Der Online-Store X wurde von der britischen X-Gesellschaft betrieben.

Die Gutscheine, welche von Zwischenlieferanten an die GbR geliefert wurden, waren mit einer Länderkennung (hier: DE) versehen. Der Endverbraucher musste laut Nutzungsbedingungen seinen Wohnort in Deutschland haben sowie ein deutsches Nutzerkonto besitzen, um die Gutscheine in Deutschland einlösen zu können.


Die GbR behandelte die vertriebenen Gutscheine als Mehrzweckgutscheine nach § 3 Abs. 15 UStG, da ihrer Ansicht nach der Wohnort der Endverbraucher bei Ausstellung des Gutscheins nicht bekannt war. Als Begründung gab sie an, dass einige ausländische Kunden für preisliche Vorteile wahrheitswidrig angaben, in Deutschland ansässig zu sein. Weiterhin führte sie an, dass die Ausgabe der Gutscheine an die ausländischen Wiederverkäufer zu einer Steuerlast in dem jeweiligen Land führen würde. Dies hätte zur Folge, dass der Steuersatz nicht direkt bei der Ausgabe feststehen würde.

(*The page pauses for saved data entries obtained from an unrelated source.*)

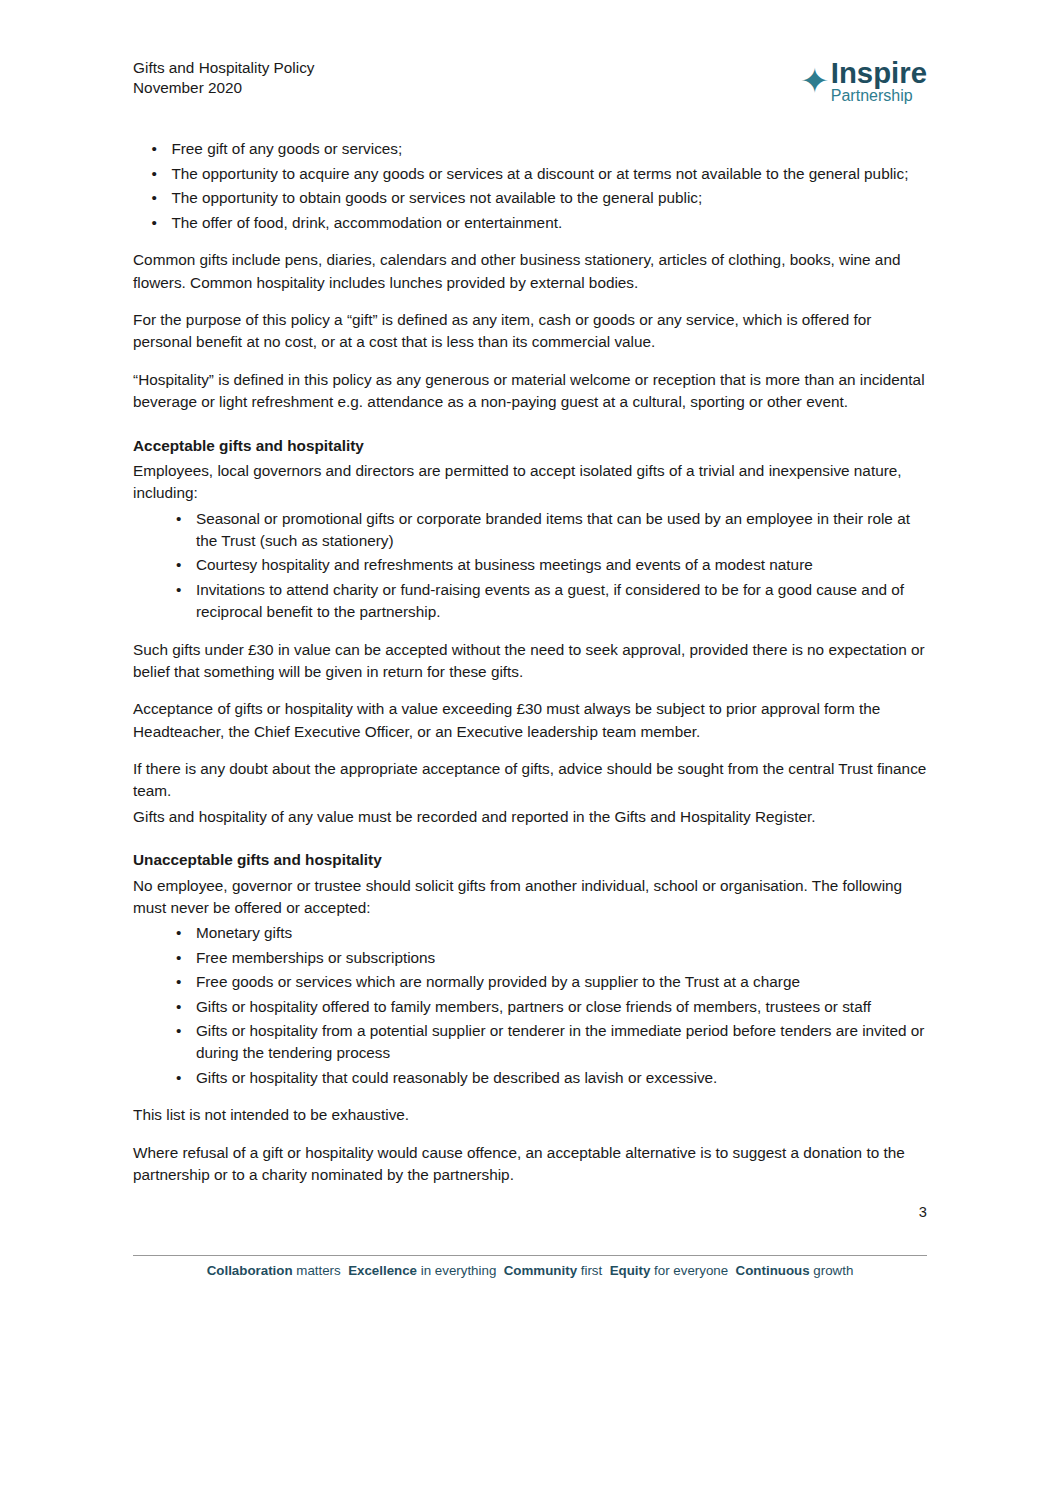Gifts and Hospitality Policy
November 2020
✦Inspire Partnership
Free gift of any goods or services;
The opportunity to acquire any goods or services at a discount or at terms not available to the general public;
The opportunity to obtain goods or services not available to the general public;
The offer of food, drink, accommodation or entertainment.
Common gifts include pens, diaries, calendars and other business stationery, articles of clothing, books, wine and flowers. Common hospitality includes lunches provided by external bodies.
For the purpose of this policy a “gift” is defined as any item, cash or goods or any service, which is offered for personal benefit at no cost, or at a cost that is less than its commercial value.
“Hospitality” is defined in this policy as any generous or material welcome or reception that is more than an incidental beverage or light refreshment e.g. attendance as a non-paying guest at a cultural, sporting or other event.
Acceptable gifts and hospitality
Employees, local governors and directors are permitted to accept isolated gifts of a trivial and inexpensive nature, including:
Seasonal or promotional gifts or corporate branded items that can be used by an employee in their role at the Trust (such as stationery)
Courtesy hospitality and refreshments at business meetings and events of a modest nature
Invitations to attend charity or fund-raising events as a guest, if considered to be for a good cause and of reciprocal benefit to the partnership.
Such gifts under £30 in value can be accepted without the need to seek approval, provided there is no expectation or belief that something will be given in return for these gifts.
Acceptance of gifts or hospitality with a value exceeding £30 must always be subject to prior approval form the Headteacher, the Chief Executive Officer, or an Executive leadership team member.
If there is any doubt about the appropriate acceptance of gifts, advice should be sought from the central Trust finance team.
Gifts and hospitality of any value must be recorded and reported in the Gifts and Hospitality Register.
Unacceptable gifts and hospitality
No employee, governor or trustee should solicit gifts from another individual, school or organisation. The following must never be offered or accepted:
Monetary gifts
Free memberships or subscriptions
Free goods or services which are normally provided by a supplier to the Trust at a charge
Gifts or hospitality offered to family members, partners or close friends of members, trustees or staff
Gifts or hospitality from a potential supplier or tenderer in the immediate period before tenders are invited or during the tendering process
Gifts or hospitality that could reasonably be described as lavish or excessive.
This list is not intended to be exhaustive.
Where refusal of a gift or hospitality would cause offence, an acceptable alternative is to suggest a donation to the partnership or to a charity nominated by the partnership.
3
Collaboration matters Excellence in everything Community first Equity for everyone Continuous growth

Während einer Betriebsprüfung bewertete das Finanzamt die Gutscheine als Einzweck-Gutscheine, da Deutschland als Leistungsort im Sinne des § 3a Abs. 5 UStG durch die getätigten Angaben bereits feststehe. Wahrheitswidrige Angaben der ausländischen Nutzer würden keinen Unterschied in der steuerlichen Behandlung ausmachen.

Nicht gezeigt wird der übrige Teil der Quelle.